Given data Block Start

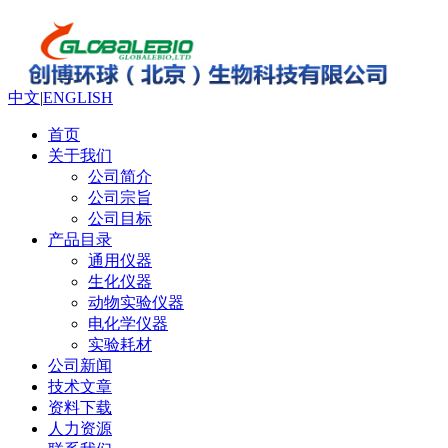
中文
|
ENGLISH
首页
关于我们
公司简介
公司宗旨
公司目标
产品目录
通用仪器
生化仪器
动物实验仪器
电化学仪器
实验耗材
公司新闻
技术文章
资料下载
人力资源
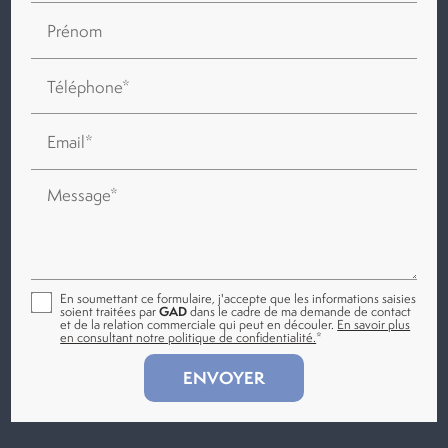
Prénom
Téléphone*
Email*
Message*
En soumettant ce formulaire, j'accepte que les informations saisies
soient traitées par
GAD
dans le cadre de ma demande de contact
et de la relation commerciale qui peut en découler.
En savoir plus
en consultant notre politique de confidentialité.
*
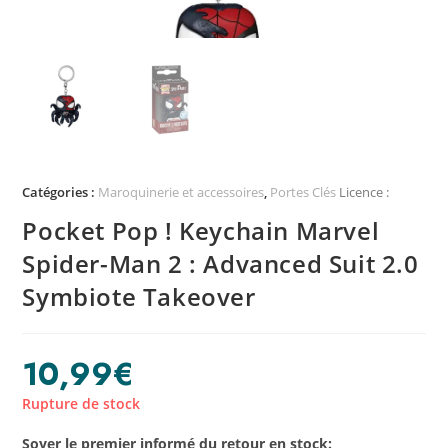
Catégories :
Maroquinerie et accessoires
,
Portes Clés
Licence :
Pocket Pop ! Keychain Marvel
Spider-Man 2 : Advanced Suit 2.0
Symbiote Takeover
10,99
€
Rupture de stock
Soyer le premier informé du retour en stock:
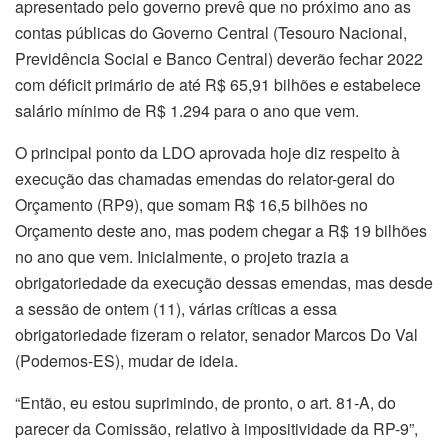
apresentado pelo governo prevê que no próximo ano as
contas públicas do Governo Central (Tesouro Nacional,
Previdência Social e Banco Central) deverão fechar 2022
com déficit primário de até R$ 65,91 bilhões e estabelece
salário mínimo de R$ 1.294 para o ano que vem.
O principal ponto da LDO aprovada hoje diz respeito à
execução das chamadas emendas do relator-geral do
Orçamento (RP9), que somam R$ 16,5 bilhões no
Orçamento deste ano, mas podem chegar a R$ 19 bilhões
no ano que vem. Inicialmente, o projeto trazia a
obrigatoriedade da execução dessas emendas, mas desde
a sessão de ontem (11), várias críticas a essa
obrigatoriedade fizeram o relator, senador Marcos Do Val
(Podemos-ES), mudar de ideia.
“Então, eu estou suprimindo, de pronto, o art. 81-A, do
parecer da Comissão, relativo à impositividade da RP-9”,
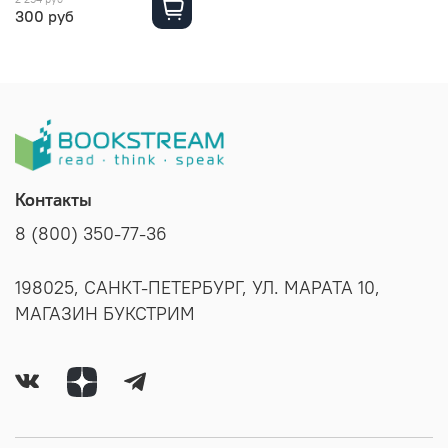
300 руб
Контакты
8 (800) 350-77-36
198025, САНКТ-ПЕТЕРБУРГ, УЛ. МАРАТА 10,
МАГАЗИН БУКСТРИМ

Given data Block End

In the records above, locate the line with "art. 81-A, do"; output it and each line after it through the last one, exactly, omitting pictures.

“Então, eu estou suprimindo, de pronto, o art. 81-A, do
parecer da Comissão, relativo à impositividade da RP-9”,
300 руб
Контакты
8 (800) 350-77-36
198025, САНКТ-ПЕТЕРБУРГ, УЛ. МАРАТА 10,
МАГАЗИН БУКСТРИМ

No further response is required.